* Start READING PASSAGE *
WeiFoo commented 8 years ago

Experiment Setting

Data set : totally 18 data sets, the same data as in Canada Paper.
Learners：（Call the following learners directly from R）
- CART:
- complexity: A value that is used to penalize the error rate of terminal nodes of the tree.
  - default: 0.01
  - search space:**[0.0001~0.5]***
- C5.0:
- trails: an integer specifying the number of boosting iterations, A value of one indicates that a single model is used.
  - default : 1
  - search space: **[1~50]***
- rules ： A logical: should the tree be decomposed into a rule-based model?
  - default: TRUE
  - search space: [FALSE, TRUE](equivalent:[tree, rule])
- winnow: A logical: should predictor winnowing(i.e, feature selection) be used?
  - default: FALSE
  - search space:[TRUE, FALSE]
- Model Averaged NNet：
- bag: a logical for bagging for each repeat
  - default: FALSE
  - search space: [TRUE, FALSE]
- weight decay: used to prevent the weights from going too large (?????)
  - default: 0.1(this is canada default, but, in caret, it is 0 )
  - search space: **[0~0.1]***
- size: number of units in the hidden layer. Can be zero if there are skip-layer units.
  - default: 1
  - search space: **[1~9]***
Training, Tuning, Testing Data: Bootstrap Sample (this is to be equivalent to canada strategy )
- Training data(1111111): A boot strap sample of size N is randomly drawn with replacemeant from an original dataset, which is also of size N.
* End READING PASSAGE *
* Start RECORDS SHOWN *
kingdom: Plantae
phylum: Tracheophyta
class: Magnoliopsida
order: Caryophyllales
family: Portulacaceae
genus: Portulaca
* End RECORDS SHOWN *
WORK TO DO =
**a)** According to the comment on experiment settings, how many data sets were used in total?
**b)** Reproduce the part of the comment on experiment settings between "- default : 1" and "caret, it is 0 )", inclusive.
**c)** Carry on the comment on experiment settings from the point where it stops.

TASK-BY-TASK ANSWERS =
**a)** Eighteen data sets, the same data as in the Canada Paper.

**b)**
- default : 1
  - search space: **[1~50]***
- rules ： A logical: should the tree be decomposed into a rule-based model?
  - default: TRUE
  - search space: [FALSE, TRUE](equivalent:[tree, rule])
- winnow: A logical: should predictor winnowing(i.e, feature selection) be used?
  - default: FALSE
  - search space:[TRUE, FALSE]
- Model Averaged NNet：
- bag: a logical for bagging for each repeat
  - default: FALSE
  - search space: [TRUE, FALSE]
- weight decay: used to prevent the weights from going too large (?????)
  - default: 0.1(this is canada default, but, in caret, it is 0 )

**c)**
- New_training(222222): repeat the above step, generate a new data set of size N, with replacement
- New_tuning: the data rows in 1111111 but not in 222222 will be the new_tuning data.
- Testing data: the rows that don't appear in bootstrap sample will go to testing data
Details:
- Each evaluation in tuning will do generate training, tuning and then evaluate. repeat this step 10 times and return the median value to reduce the randomness.
- Testing(with default parameters or tuning parameters): as evaluation in tuning, evaluate the same parameters 10 times, and return the median value as the final results for that parameter over that data set.

*Note:

searching space is generated strictly according to the grid from their gridserach. Extremely small space.__.
no reflection on those learners. just used as it is in the paper.

WeiFoo commented 8 years ago

Results (===>Results for each data set)

DE Improvements over 18 datasets

********** auc **********
rank ,                 name ,    med   ,  iqr 
----------------------------------------------------
   1 ,               avnnet ,       1  ,     4 (         - *---|-             ),-0.01,  0.01,  0.02,  0.04,  0.14
   1 ,                  C50 ,       2  ,    15 (        -  *   |  ---------   ),-0.03,  0.00,  0.03,  0.15,  0.30
   1 ,                 CART ,       2  ,    21 (  -------  *   |    ---       ),-0.12,  0.00,  0.02,  0.18,  0.24
End time :2016-03-05 07:13:53

My Reproduced Caret Results

C5.0:

     Min.   1st Qu.    Median      Mean   3rd Qu.      Max. 
-0.025170  0.002164  0.071170  0.109000  0.218600  0.290000

AVNNet:

     Min.   1st Qu.    Median      Mean   3rd Qu.      Max. 
-0.009183  0.016080  0.033660  0.044440  0.053520  0.149100

CART:

    Min.  1st Qu.   Median     Mean  3rd Qu.     Max. 
-0.04478  0.01746  0.05063  0.10520  0.20120  0.30740

Their Results

WeiFoo commented 8 years ago

Observation

DE does not improve too much overall.
my DE rig and my reproduced results are the same, the max improvements are their medians.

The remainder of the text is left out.